Regardless of the chosen form of loading the command code, this implementation is also truly secure, in that the developer who adds a new command implementation file has access only to those variables which are passed to the code via the execdict dictionary. This contrasts with the C implementation, which, for the same modification, would require a developer to open up the guts of the machine, giving him the ability to introduce any number of errors.
A developer who adds a new command to those supported by the application is also able to test his enhancements in a live environment as soon as he wishes to do so, and the lead-time for introduction of new features is nearly eliminated.
This approach is itself extensible, of course. One of the commands supported by the application is the VARIANT command, which can alter a loaded Game object in a number of ways. The code which implements this command simply walks the list of arguments to the command, and for each one attempts to execute (again using execfile) code in a file (located in a separate segregated directory) having the the same name as the argument in question.
Yet a further application of this same technique is found in the implementation of certain of the VARIANTs which can be applied to a game. To contrive an example, a variant which, when set for a particular game, would forbids certain players from negotiating with certain others, would be implemented, like any other, by adding a Python code file which has the chosen name of the variant (let's call it restrict) to the directory in which the variant implementations are kept. The code in this file, using methods of class Game and the game variable available to it via the passed local dictionary, would add the word "restrict" to the currently loaded Game object's variant list, and also add to that list some Python code (in this example, as simple as a forbidding if statement, perhaps) which the adjudicator will locate and execute whenever a PRESS command is given. It is a simple matter to identify the few points in the course of game processing when it is appropriate to have the adjudicator search a Game object's variant list for code to be executed before proceeding. One such point is the invocation of a PRESS command, another is the advent of order adjudication, and yet a third would be the distribution of the results of a given game turn (as, for example, a variant may call for certain move results to be kept secret from certain players).
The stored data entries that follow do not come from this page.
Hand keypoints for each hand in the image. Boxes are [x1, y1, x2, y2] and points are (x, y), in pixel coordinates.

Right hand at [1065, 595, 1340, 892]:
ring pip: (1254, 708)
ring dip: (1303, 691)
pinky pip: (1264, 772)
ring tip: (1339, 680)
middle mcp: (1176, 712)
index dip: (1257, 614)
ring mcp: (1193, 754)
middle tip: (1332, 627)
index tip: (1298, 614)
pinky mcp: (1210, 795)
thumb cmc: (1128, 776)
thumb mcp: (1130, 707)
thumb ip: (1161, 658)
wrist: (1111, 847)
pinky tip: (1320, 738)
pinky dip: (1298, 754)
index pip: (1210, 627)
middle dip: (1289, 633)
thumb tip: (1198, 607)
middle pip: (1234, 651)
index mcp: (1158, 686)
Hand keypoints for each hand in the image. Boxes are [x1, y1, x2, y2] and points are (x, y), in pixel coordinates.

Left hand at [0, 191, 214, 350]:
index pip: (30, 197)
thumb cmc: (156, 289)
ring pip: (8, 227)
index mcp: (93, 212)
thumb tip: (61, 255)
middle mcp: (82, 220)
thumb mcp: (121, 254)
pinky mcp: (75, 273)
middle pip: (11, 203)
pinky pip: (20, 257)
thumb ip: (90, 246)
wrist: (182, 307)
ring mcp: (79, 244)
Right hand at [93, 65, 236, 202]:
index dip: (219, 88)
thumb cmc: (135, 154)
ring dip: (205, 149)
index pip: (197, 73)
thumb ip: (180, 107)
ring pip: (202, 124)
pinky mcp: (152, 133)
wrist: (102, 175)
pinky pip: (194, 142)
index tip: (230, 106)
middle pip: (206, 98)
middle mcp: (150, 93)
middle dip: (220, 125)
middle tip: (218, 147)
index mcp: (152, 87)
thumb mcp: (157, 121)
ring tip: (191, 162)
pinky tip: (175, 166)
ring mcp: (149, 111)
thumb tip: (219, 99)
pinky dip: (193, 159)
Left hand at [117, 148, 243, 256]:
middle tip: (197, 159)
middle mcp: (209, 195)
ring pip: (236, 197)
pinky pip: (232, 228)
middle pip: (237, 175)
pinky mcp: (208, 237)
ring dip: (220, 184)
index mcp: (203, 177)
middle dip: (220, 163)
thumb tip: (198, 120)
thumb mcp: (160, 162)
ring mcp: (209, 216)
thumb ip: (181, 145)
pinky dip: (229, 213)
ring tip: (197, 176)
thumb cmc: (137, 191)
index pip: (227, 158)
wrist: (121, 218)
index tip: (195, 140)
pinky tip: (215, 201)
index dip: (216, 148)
Note that these code snippets, loaded into a Game object by arguments to the VARIANT command, are persistent with the Game object (at least until the variant in question is "turned off" by a subsequent VARIANT command). This, of course, is because these "hook-catching" code fragments are actually saved to disk as part of the object, and in a readable, reloadable form. This brings us full-circle, back to the first application of execfile which was discussed in this paper.